Brucio Nel Vento : Italy/Switzerland 2002 : Silvio Soldini : 118 mins

Gloomy, lugubrious Tobias (Ivan Franek) works in a gloomy Swiss watch factory, and spends his evenings writing lugubrious poetry that looks back to his gloomy childhood in an unidentified, gloomy, lugubrious eastern European country. He ran away after stabbing – perhaps fatally – the man he though was just his  teacher, but who turned out to be his father, and for years he’s been obsessed with the memory of a school-friend called Line (Barbara Lukesova). One day she shows up to work at his factory, by now married with a child of her own. But this doesn’t make any difference to Tobias: nothing will stop him finding happiness with the woman of his dreams, not even the discovery Lina is his own half-sister…

Soldini’s direction has moments of startling poetic intensity, but all his hard work counts for very little in the face of a script which, as even this brief synopsis indicates, is a hopelessly melodramatic series of contrivances and implausibilities. The initial premise isn’t bad – as played by the magnetically morose Franek, Tobias is set up as an intriguing, his day-job indicating he’s in search of lost time, and a sense of completeness. His intense, brooding sensibility to extend into the film’s own atmosphere: there’s one remarkable, hallucinatory image of ants swarming over a white coffee cup that belongs in a drastically better film.

Because the more we find out about Tobias (who, as it turns out, isn’t even called Tobias at all) the more unlikely and irritating he becomes.

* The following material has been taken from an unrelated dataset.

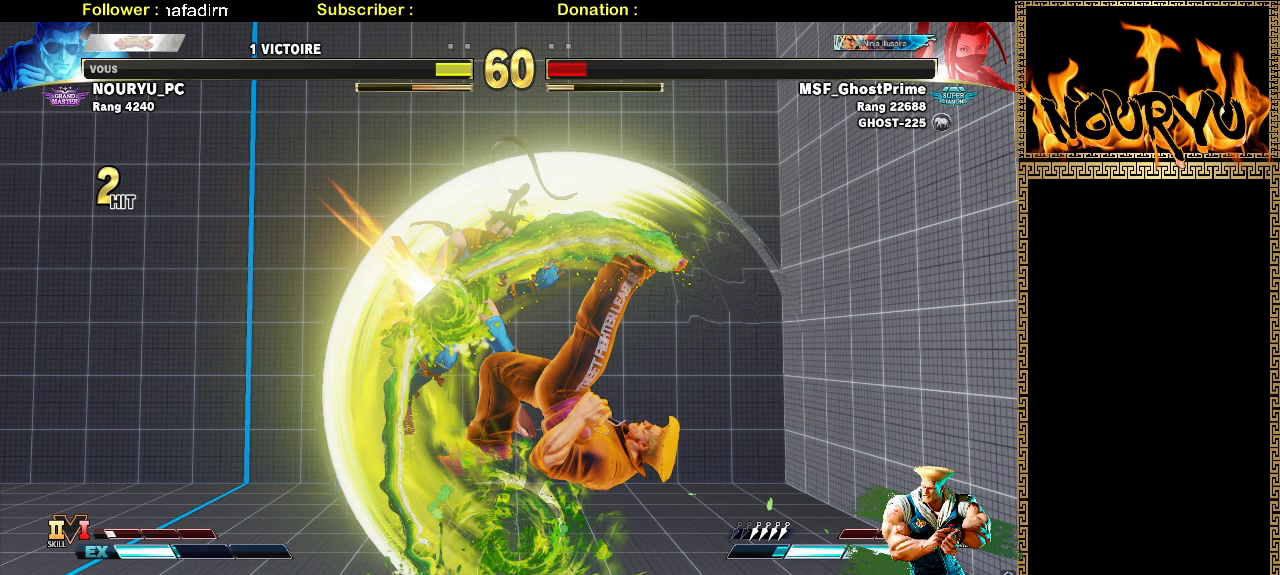
{"buttons": [], "left_stick": "center", "events": []}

Once Line arrives on the scene, events spiral from amour fou into ‘amour farce,’ culminating with a final-act leap into total preposterousness which is, apparently, completely at odds with what happens in Agota Kristof’s well-regarded source novel Hier – it’s not exactly clear what’s going on, but a main character is, apparently, stabbed twice in two separate incidents.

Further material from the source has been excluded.